Autoimmune disorders have been associated with an increased risk of malignant lymphomas. This link between autoimmune diseases and lymphomas has been validated by several population-based studies, though the precise mechanism of lymphomagenesis in autoimmune disease is not yet elucidated. Observational studies indicate that lymphoma can develop in individuals with immune dysregulation and/or those taking immunosuppressive drugs for other conditions. At present, it is not known whether the clinical course of lymphomas arising in the setting of autoimmune conditions is different from that of lymphomas occurring in the general population. Moreover, additional research is needed to definitively state whether immunotherapy contributes to lymphoma risk or if it alters the clinical course of malignant lymphomas in patients with an autoimmune diagnosis.

Question

Where is the field going for non-Hodgkin lymphoma (NHL) and T-cell lymphomas? What are exiting new and/or emerging therapies? Do you think chemotherapy will remain the standard frontline therapy in the near future?

Answer

I think the field is changing quite rapidly due to the exponential growth in our knowledge of underlying mechanisms of disease.
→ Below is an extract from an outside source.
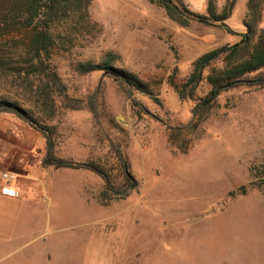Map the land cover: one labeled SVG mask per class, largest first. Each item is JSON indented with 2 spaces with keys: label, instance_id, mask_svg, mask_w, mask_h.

By identifying dysregulated pathways of proliferation and survival of the malignant clone (and with that discovering novel targets), we can treat non-Hodgkin lymphoma and T-cell lymphomas with more precision — meaning, achieving similar outcomes expected from the use of traditional chemoimmunotherapeutic approaches, but without the severity and frequency of toxicities expected from older compounds. We are already seeing that in certain blood disorders such as chronic myeloid leukemia, chronic lymphocytic leukemia, and multiple myeloma, chemotherapy is no longer the standard frontline therapy; rather, the use of targeted/biological agents [is], so I anticipate the same trend to occur in other lymphoproliferative disorders.

Reference

1. Spina V, Bruscaggin A, Cuccaro A, et al. Circulating tumor DNA reveals genetics, clonal evolution, and residual disease in classical Hodgkin lymphoma. Blood. 2018;131(22):2413-2425.